The text warns about this, but it should at least be clear why Mozilla doesn't ship this as default.




Yeah I've tried some of these extremely hardened configurations but ultimately there's too much breakage. My config now is basically:

- uBlock Origin in default configuration

- No 3rd party cookies (breaks some things, but not too many)

- Clear history and cookies on exit

Combined with an /etc/hosts file, and rather frequent browser restarts (generally daily).


> Clear history [..] on exit

Why the history? That's not readable by anyone except you, right?

> Clear [..] cookies on exit

So do you have to keep logging in to websites daily? Isn't that very annoying?


I use Cookie AutoDelete, which autocleans cookies shortly after closing tabs. I whitelist sites where I want to stay logged in or save settings.


I'm someone who clear cookies on exit to the sole purpose of having to login again every time. And I don't even use a password manager.

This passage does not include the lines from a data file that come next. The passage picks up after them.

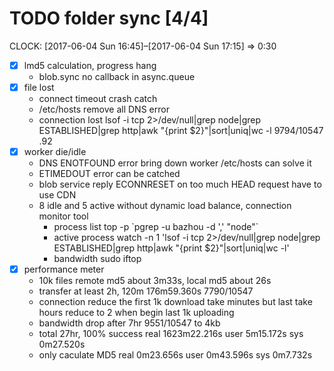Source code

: * TODO folder sync [4/4]
  CLOCK: [2017-06-04 Sun 16:45]--[2017-06-04 Sun 17:15] =>  0:30
  :PROPERTIES:
  :Clockhistory: 6
  | :Clock1: | [2017-06-04 Sun 00:43]--[2017-06-04 Sun 02:39] =>  1:56 | callback           |  116 |
  | :Clock2: | [2017-06-04 Sun 02:45]--[2017-06-04 Sun 03:36] =>  0:51 | callback 2         |   51 |
  | :Clock3: | [2017-06-04 Sun 05:56]--[2017-06-04 Sun 06:41] =>  0:45 | lost rate          |   45 |
  | :Clock4: | [2017-06-04 Sun 06:41]--[2017-06-04 Sun 06:57] =>  0:16 | DNS error handling |   16 |
  | :Clock5: | [2017-06-04 Sun 06:57]--[2017-06-04 Sun 08:05] =>  1:08 | CDN for HEAD       |   68 |
  | :Clock6: | [2017-06-04 Sun 16:45]--[2017-06-04 Sun 17:15] =>  0:30 | bandwidth drop     |   30 |
  |          |                                                         |                    | 5.43 |
  #+TBLFM: $4='(convert-time-to-minutes $2)::@7$4=vsum(@1..@6)/60;%.2f
  :END:
  - [X] lmd5 calculation, progress hang
        - blob.sync no callback in async.queue
  - [X] file lost
        - connect timeout crash
          catch
        - /etc/hosts remove all DNS error
        - connection lost
          lsof  -i tcp 2>/dev/null|grep node|grep ESTABLISHED|grep http|awk "{print $2}"|sort|uniq|wc -l
          9794/10547 .92
  - [X] worker die/idle
        - DNS ENOTFOUND error bring down worker
          /etc/hosts can solve it
        - ETIMEDOUT error 
          can be catched
        - blob service reply ECONNRESET on too much HEAD request
          have to use CDN
        - 8 idle and 5 active without dynamic load balance, connection monitor tool
          - process list
            top -p `pgrep -u bazhou -d ',' "node"`
          - active process
            watch -n 1 'lsof  -i tcp 2>/dev/null|grep node|grep ESTABLISHED|grep http|awk "{print $2}"|sort|uniq|wc -l'
          - bandwidth
            sudo iftop
  - [X] performance meter
        - 10k files remote md5 about 3m33s, local md5 about 26s
        - transfer at least 2h, 120m
          176m59.360s 7790/10547
        - connection reduce
          the first 1k download take minutes but last take hours
          reduce to 2 when begin last 1k uploading
        - bandwidth drop after 7hr
          9551/10547 to 4kb
        - total 27hr, 100% success
          real	1623m22.216s
          user	5m15.172s
          sys	0m27.520s
        - only caculate MD5
          real	0m23.656s
          user	0m43.596s
          sys	0m7.732s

It does get annoying because I have to type my credentials all the time, but it just takes a few seconds so it's not a big deal. I'm sure this is not preventing me from doing anything better with my time.


I'm a person who clears cookies on exit. With a password manager with autofill it's not much of a burden but it does ensure that people can't resurrect old sessions and can't access my accounts without my password DB unlocked.


You can whitelist exceptions.

Which of course trades off against privacy.


> Why the history? That's not readable by anyone except you, right?

history sniffing


> Combined with an /etc/hosts file

Check out pi-hole and manage that for your whole family


If you're using OpenWRT/Lede you can implement this with the adblock package: https://github.com/openwrt/packages/tree/master/net/adblock/...


/etc/hosts travels with you. A LAN DNS server does not. It's a good idea to use both.